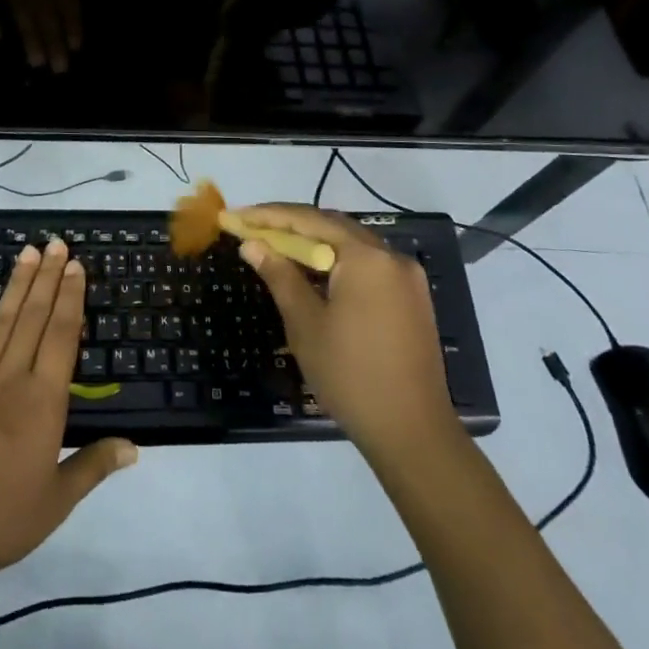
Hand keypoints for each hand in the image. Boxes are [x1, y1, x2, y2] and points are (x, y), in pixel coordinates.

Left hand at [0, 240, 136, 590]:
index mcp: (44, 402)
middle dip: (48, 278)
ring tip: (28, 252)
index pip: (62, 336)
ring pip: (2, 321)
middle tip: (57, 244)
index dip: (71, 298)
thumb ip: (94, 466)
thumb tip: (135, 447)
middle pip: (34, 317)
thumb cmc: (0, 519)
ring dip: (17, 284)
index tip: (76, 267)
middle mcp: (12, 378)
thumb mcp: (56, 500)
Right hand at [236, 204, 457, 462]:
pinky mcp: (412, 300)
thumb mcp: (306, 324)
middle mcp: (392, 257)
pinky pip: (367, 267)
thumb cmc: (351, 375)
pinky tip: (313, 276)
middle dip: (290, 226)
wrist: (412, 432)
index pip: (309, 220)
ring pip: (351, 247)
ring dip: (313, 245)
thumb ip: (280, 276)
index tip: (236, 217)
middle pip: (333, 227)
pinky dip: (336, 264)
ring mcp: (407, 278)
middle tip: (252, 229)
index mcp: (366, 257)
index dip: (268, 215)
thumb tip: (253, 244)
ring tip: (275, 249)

=-=-=

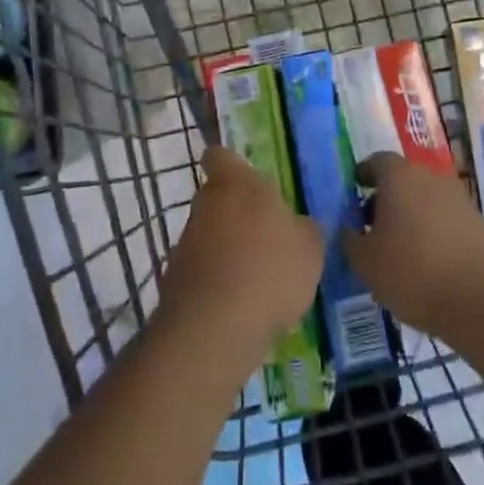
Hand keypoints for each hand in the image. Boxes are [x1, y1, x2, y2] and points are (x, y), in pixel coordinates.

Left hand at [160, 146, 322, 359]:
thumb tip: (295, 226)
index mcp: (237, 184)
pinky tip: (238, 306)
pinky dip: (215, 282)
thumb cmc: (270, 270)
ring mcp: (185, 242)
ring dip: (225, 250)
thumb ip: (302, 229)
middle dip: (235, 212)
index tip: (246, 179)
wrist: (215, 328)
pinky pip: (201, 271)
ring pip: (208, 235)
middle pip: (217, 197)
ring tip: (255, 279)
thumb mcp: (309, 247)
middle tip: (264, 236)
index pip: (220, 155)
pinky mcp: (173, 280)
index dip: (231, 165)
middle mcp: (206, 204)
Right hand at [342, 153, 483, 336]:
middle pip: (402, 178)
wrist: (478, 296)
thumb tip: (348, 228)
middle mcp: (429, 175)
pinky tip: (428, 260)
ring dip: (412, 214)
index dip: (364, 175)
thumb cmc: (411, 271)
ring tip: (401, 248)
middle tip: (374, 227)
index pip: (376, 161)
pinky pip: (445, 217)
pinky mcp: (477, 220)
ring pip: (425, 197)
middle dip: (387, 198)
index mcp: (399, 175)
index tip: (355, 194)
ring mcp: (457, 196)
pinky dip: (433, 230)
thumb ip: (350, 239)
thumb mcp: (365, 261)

=-=-=

Here the output must be the lines above from the line with "thumb tip: (348, 228)" to the line with "ring pip: (425, 197)", both included, duplicated word for word and nothing else.

Worked solution →
thumb tip: (348, 228)
middle mcp: (429, 175)
pinky tip: (428, 260)
ring dip: (412, 214)
index dip: (364, 175)
thumb cmc: (411, 271)
ring tip: (401, 248)
middle tip: (374, 227)
index pip: (376, 161)
pinky pip: (445, 217)
pinky mcp: (477, 220)
ring pip: (425, 197)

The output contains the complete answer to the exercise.